*** PASSAGE PROVIDED ***


    Weaknesses:

    A weakness of the paper is that the models seem to lack a clear ability to generate germinal centres. For Tfh it is unclear how we can interpret their function without the structure where they have the greatest influence. In some cases, the definition of Tph does not seem to differentiate well between Tph and highly activated CD4 T-cells in general.

  3. Reviewer #2 (Public Review):

    Summary:

    Humanized mice, developed by transplanting human cells into immunodeficient NSG mice to recapitulate the human immune system, are utilized in basic life science research and preclinical trials of pharmaceuticals in fields such as oncology, immunology, and regenerative medicine. However, there are limitations to using humanized mice for mechanistic analysis as models of autoimmune diseases due to the unnatural T cell selection, antigen presentation/recognition process, and immune system disruption due to xenogeneic GVHD onset.

    In the present study, Vecchione et al. detailed the mechanisms of autoimmune disease-like pathologies observed in a humanized mouse (Human immune system; HIS mouse) model, demonstrating the importance of CD4+ Tfh and Tph cells for the disease onset. They clarified the conditions under which these T cells become reactive using techniques involving the human thymus engraftment and mouse thymectomy, showing their ability to trigger B cell responses, although this was not a major factor in the mouse pathology. These valuable findings provide an essential basis for interpreting past and future autoimmune disease research conducted using HIS mice.

    Strengths:

    (1) Mice transplanted with human thymus and HSCs were repeatedly executed with sufficient reproducibility, with each experiment sometimes taking over 30 weeks and requiring desperate efforts. While the interpretation of the results is still debatable, these description is valuable knowledge for this field of research.

    (2) Mechanistic analysis of T-B interaction in humanized mice, which has not been extensively addressed before, suggests part of the activation mechanism of autoreactive B cells. Additionally, the differences in pathogenicity due to T cell selection by either the mouse or human thymus are emphasized, which encompasses the essential mechanisms of immune tolerance and activation in both central and peripheral systems.

    Weaknesses:

    (1) In this manuscript, for example in Figure 2, the proportion of suppressive cells like regulatory T cells is not clarified, making it unclear to what extent the percentages of Tph or Tfh cells reflect immune activation. It would have been preferable to distinguish follicular regulatory T cells, at least. While Figure 3 shows Tregs are gated out using CD25- cells, it is unclear how the presence of Treg cells affects the overall cell population immunogenic functionally.

*** SUPPLIED ENTRIES ***

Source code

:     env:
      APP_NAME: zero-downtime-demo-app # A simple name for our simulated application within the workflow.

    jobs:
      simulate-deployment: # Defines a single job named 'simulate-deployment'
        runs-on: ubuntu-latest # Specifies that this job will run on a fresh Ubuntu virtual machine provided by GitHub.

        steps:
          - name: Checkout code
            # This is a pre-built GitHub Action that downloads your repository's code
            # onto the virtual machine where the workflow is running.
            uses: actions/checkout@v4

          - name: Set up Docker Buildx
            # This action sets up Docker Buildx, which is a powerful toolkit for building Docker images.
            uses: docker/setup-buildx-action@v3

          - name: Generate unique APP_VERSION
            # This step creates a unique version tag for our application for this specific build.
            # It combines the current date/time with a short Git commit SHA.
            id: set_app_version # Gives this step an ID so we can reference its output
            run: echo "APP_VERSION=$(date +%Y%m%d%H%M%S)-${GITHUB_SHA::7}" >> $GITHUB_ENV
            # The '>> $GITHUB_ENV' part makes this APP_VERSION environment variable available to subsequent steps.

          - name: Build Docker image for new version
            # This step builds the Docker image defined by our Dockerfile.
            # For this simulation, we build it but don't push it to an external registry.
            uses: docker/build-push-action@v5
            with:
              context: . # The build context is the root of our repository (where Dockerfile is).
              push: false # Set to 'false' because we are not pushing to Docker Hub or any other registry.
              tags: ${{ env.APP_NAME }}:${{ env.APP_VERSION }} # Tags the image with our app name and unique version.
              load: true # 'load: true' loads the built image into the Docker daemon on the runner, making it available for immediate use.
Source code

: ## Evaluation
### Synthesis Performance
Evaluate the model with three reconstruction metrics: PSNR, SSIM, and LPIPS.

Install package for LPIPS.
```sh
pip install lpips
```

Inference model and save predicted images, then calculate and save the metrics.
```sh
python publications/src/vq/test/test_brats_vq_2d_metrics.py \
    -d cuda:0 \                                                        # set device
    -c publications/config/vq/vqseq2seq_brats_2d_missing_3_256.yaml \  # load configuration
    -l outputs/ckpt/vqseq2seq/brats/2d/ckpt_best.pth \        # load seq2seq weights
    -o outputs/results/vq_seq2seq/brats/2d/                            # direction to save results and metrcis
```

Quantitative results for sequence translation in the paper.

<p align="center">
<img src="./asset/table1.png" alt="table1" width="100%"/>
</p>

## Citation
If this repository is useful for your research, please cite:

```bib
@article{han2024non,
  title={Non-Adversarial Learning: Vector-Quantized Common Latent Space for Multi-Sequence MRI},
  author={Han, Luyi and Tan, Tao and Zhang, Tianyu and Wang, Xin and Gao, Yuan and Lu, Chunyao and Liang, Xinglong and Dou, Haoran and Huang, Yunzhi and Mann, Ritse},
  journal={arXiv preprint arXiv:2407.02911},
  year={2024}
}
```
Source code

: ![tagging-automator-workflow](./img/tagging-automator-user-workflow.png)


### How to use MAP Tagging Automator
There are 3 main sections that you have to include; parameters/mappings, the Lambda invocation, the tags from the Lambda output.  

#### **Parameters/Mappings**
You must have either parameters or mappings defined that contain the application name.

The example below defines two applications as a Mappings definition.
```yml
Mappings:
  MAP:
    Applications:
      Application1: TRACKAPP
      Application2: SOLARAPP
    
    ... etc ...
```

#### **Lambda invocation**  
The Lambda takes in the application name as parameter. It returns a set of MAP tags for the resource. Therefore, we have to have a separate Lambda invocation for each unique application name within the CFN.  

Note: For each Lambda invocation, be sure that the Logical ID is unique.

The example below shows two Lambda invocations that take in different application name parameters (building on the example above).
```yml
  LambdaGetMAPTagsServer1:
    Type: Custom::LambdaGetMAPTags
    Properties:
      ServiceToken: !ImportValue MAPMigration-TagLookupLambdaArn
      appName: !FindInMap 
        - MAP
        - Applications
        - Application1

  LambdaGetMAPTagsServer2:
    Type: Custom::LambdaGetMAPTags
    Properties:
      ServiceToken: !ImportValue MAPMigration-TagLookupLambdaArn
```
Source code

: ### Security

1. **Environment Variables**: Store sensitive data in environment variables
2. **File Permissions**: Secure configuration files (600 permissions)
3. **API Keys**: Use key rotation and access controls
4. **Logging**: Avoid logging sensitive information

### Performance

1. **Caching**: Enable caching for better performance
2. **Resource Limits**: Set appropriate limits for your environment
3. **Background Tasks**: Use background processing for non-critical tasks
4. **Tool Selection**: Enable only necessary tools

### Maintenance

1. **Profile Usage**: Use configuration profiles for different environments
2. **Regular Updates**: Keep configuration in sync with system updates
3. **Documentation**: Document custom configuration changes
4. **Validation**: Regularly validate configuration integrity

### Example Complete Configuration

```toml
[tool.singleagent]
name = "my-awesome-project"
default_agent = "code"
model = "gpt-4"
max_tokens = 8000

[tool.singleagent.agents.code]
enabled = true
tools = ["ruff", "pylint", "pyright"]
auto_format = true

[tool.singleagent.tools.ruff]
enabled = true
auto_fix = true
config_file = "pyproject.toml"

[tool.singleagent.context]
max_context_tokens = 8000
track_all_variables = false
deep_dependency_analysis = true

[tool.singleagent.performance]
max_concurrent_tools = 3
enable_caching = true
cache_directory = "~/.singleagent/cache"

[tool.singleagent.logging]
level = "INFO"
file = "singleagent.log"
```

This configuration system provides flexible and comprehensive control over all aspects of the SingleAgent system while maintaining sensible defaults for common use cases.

***

REQUIRED ACTIONS =>
[1] Say whether each statement agrees with the peer review above, answering yes or no and quoting the deciding words. (a) Some experiments with the mice took more than 30 weeks. (b) The T cells' ability to trigger B cell responses was a major factor in the mouse pathology. (c) Figure 3 gates out Tregs using CD25- cells.
[2] Repeat word for word the part of the peer review above starting at "Humanized mice, developed" and ending at "xenogeneic GVHD onset.".

COMPLETED EXERCISE =>
[1]
(a) Yes: "with each experiment sometimes taking over 30 weeks"
(b) No: "although this was not a major factor in the mouse pathology"
(c) Yes: "Figure 3 shows Tregs are gated out using CD25- cells"

[2]
Humanized mice, developed by transplanting human cells into immunodeficient NSG mice to recapitulate the human immune system, are utilized in basic life science research and preclinical trials of pharmaceuticals in fields such as oncology, immunology, and regenerative medicine. However, there are limitations to using humanized mice for mechanistic analysis as models of autoimmune diseases due to the unnatural T cell selection, antigen presentation/recognition process, and immune system disruption due to xenogeneic GVHD onset.